The
mucosa-associated lymphoid tissue lymphoma translocation 1 (
MALT1) paracaspase, a key component of the Carma1/Bcl10/MALT1 signalosome, is critical for NF-κB signaling in multiple contexts. MALT1 is thought to function as a scaffold and
protease to promote signaling; however, the biochemical and structural basis of
paracaspase action remains largely unknown. Here we report the 1.75-Å resolution crystal structure of the
MALT1 paracaspase region, which contains the
paracaspase domain and an ensuing Ig-like domain. The
paracaspase and the Ig domains appear as a single folding unit and interact with each other through extensive van der Waals contacts and hydrogen bonds.
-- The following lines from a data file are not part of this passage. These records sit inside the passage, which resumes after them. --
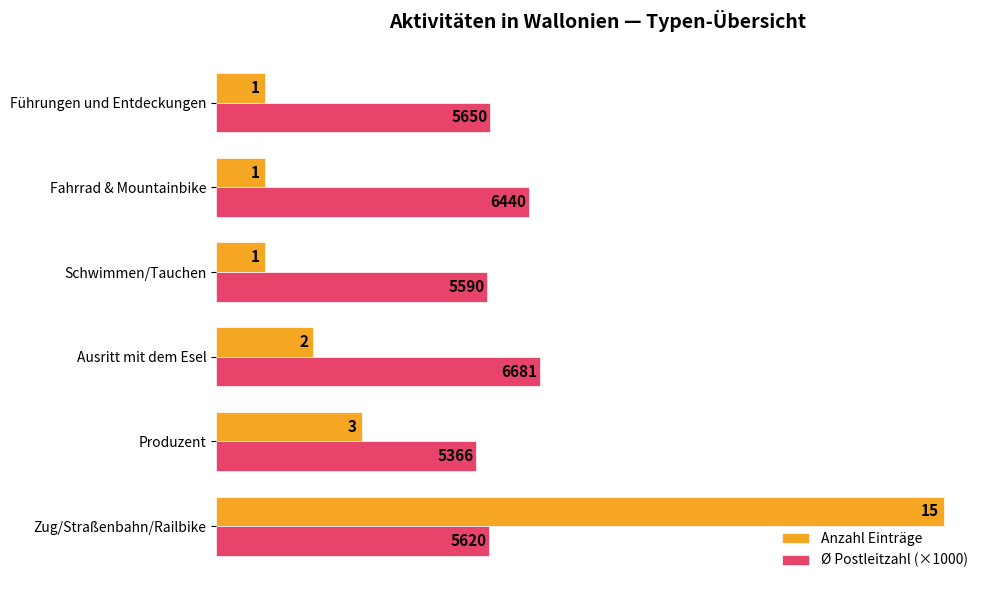

What is the highest value of the Anzahl Einträge series?

15.0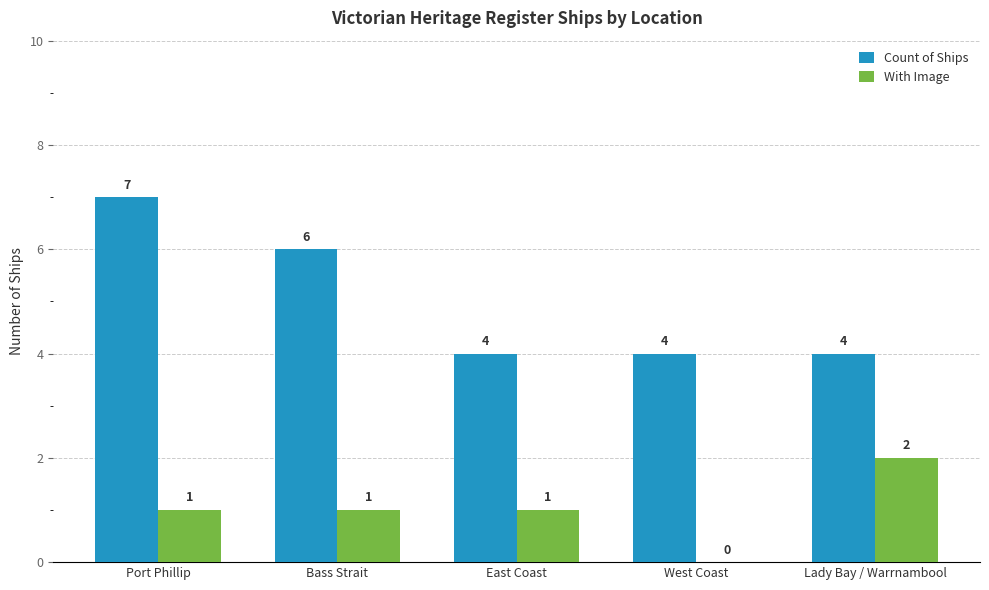

Which category has the highest value across all series?

Port Phillip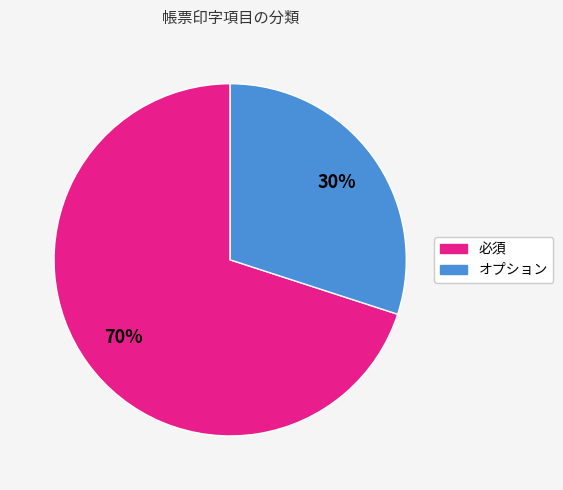

What is the largest slice in the pie chart?

必須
The
paracaspase domain adopts a fold that is nearly identical to that of classic
caspases and homodimerizes similarly to form an active
protease. Unlike
caspases, the active and mature form of the
paracaspase domain remains a single uncleaved
polypeptide and specifically recognizes the bound
peptide inhibitor Val-
Arg-Pro-Arg. In particular, the carboxyl-terminal
amino acid Arg of the inhibitor is coordinated by three highly conserved acidic residues. This structure serves as an important framework for deciphering the function and mechanism of paracaspases exemplified by MALT1.